[Opening DATA EXTRACTS section]
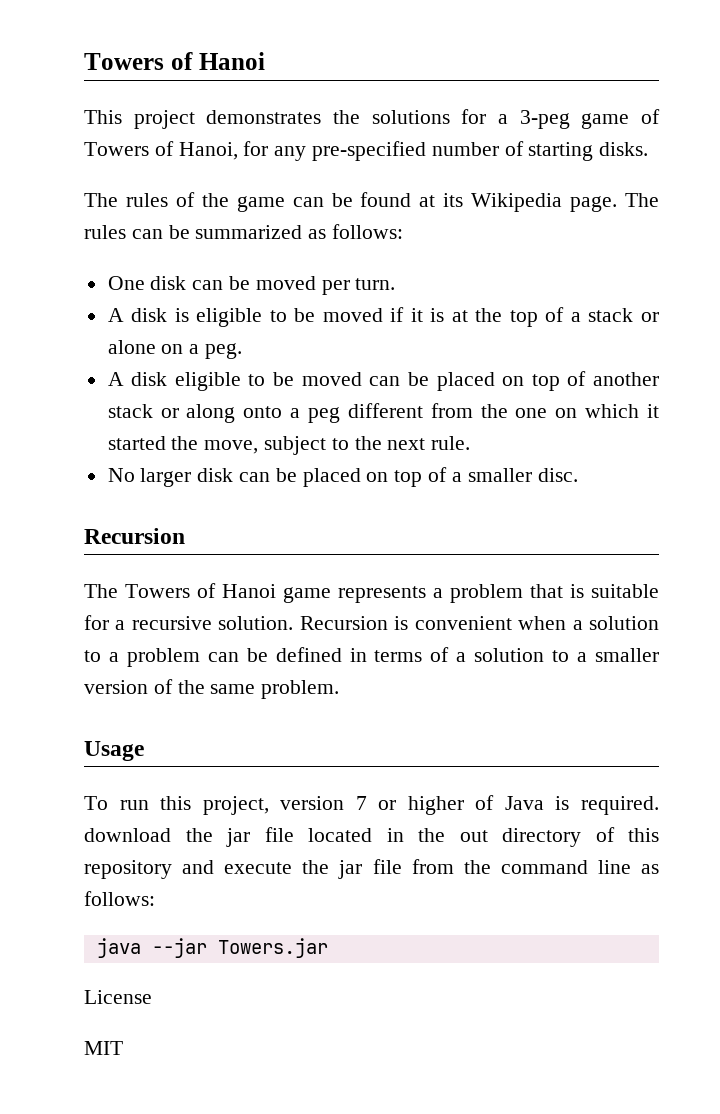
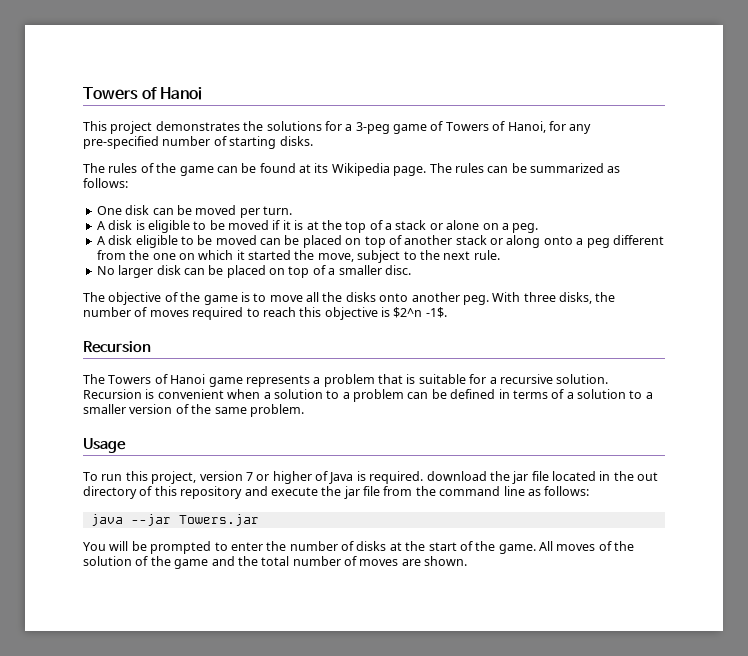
(578, 475) none -> [83,292,616,305] [83,307,447,320] // The objective of the game is to move all the disks onto another peg. With three disks, the number of moves required to reach this objective is $2^n -1$.
[84,990,152,1004] [84,1041,123,1055] License // MIT -> [83,541,635,554] [83,556,468,569] You will be prompted to enter the number of disks at the start of the game. All moves of the solution of the game and the total number of moves are shown.

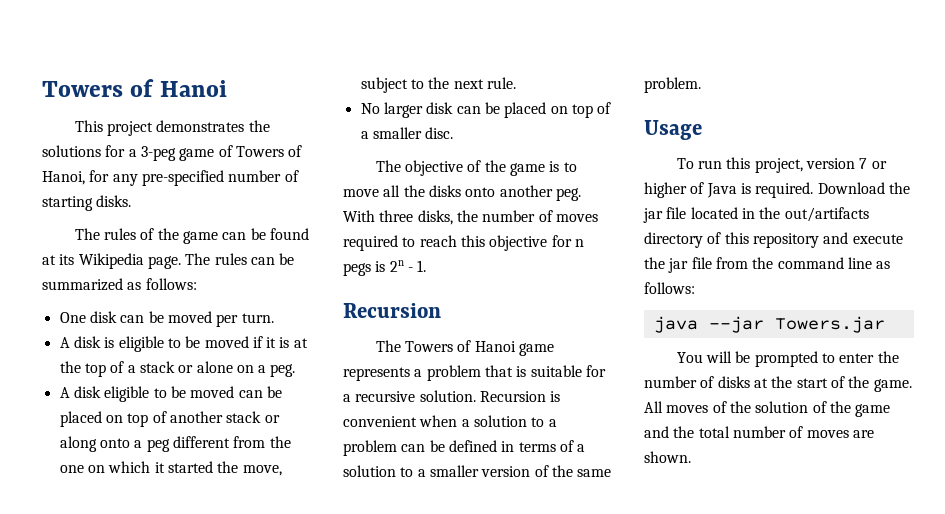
[381,307,447,318] is $2^n -1$. -> [551,235,584,247] [343,260,427,276] for n pegs is 2n - 1.
[426,471,487,481] download -> [817,182,885,194] Download
[637,472,659,481] out -> [784,207,869,222] out/artifacts

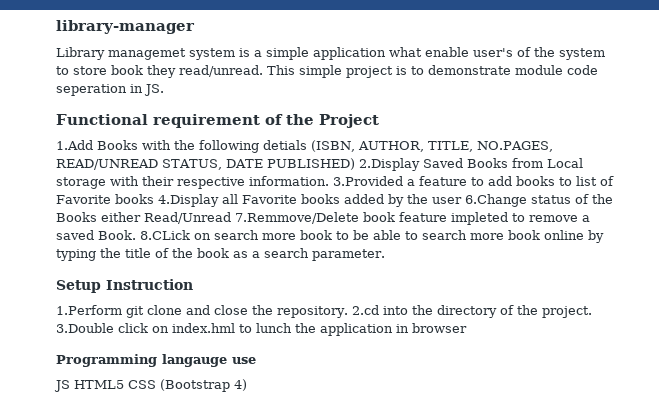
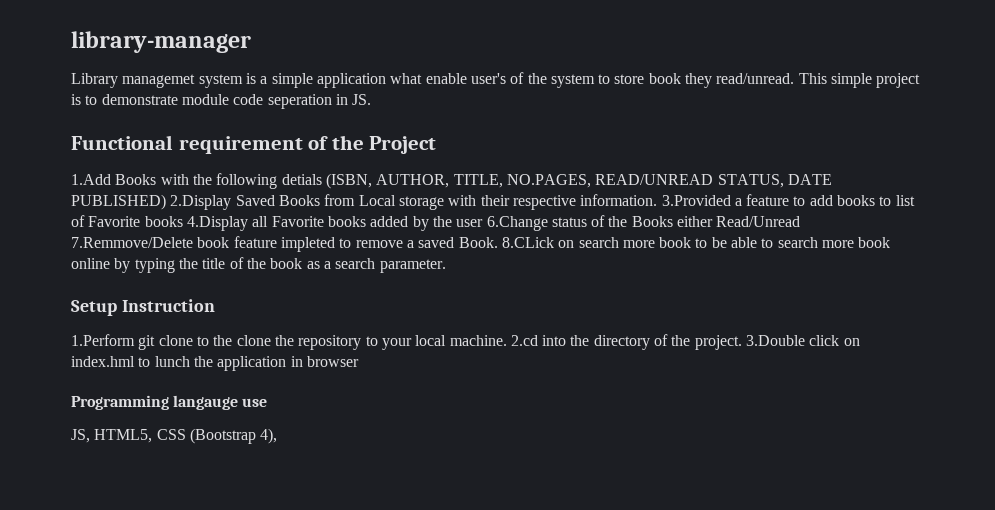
[186,305,348,318] and close the repository. -> [196,335,507,350] to the clone the repository to your local machine.
[54,380,124,392] JS HTML5 -> [71,429,153,443] JS, HTML5,
[234,379,247,391] 4) -> [260,428,278,444] 4),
[Closing DATA EXTRACTS section]
* **TO-DO ITEM**:
Restate, word for word, each line from the one with "[84,990,152,1004] [84,1041,123,1055] License" to the end of the entries, both included, and keep every picture out.

* **RESULT FOR THIS TASK**:
[84,990,152,1004] [84,1041,123,1055] License // MIT -> [83,541,635,554] [83,556,468,569] You will be prompted to enter the number of disks at the start of the game. All moves of the solution of the game and the total number of moves are shown.

[381,307,447,318] is $2^n -1$. -> [551,235,584,247] [343,260,427,276] for n pegs is 2n - 1.
[426,471,487,481] download -> [817,182,885,194] Download
[637,472,659,481] out -> [784,207,869,222] out/artifacts

[186,305,348,318] and close the repository. -> [196,335,507,350] to the clone the repository to your local machine.
[54,380,124,392] JS HTML5 -> [71,429,153,443] JS, HTML5,
[234,379,247,391] 4) -> [260,428,278,444] 4),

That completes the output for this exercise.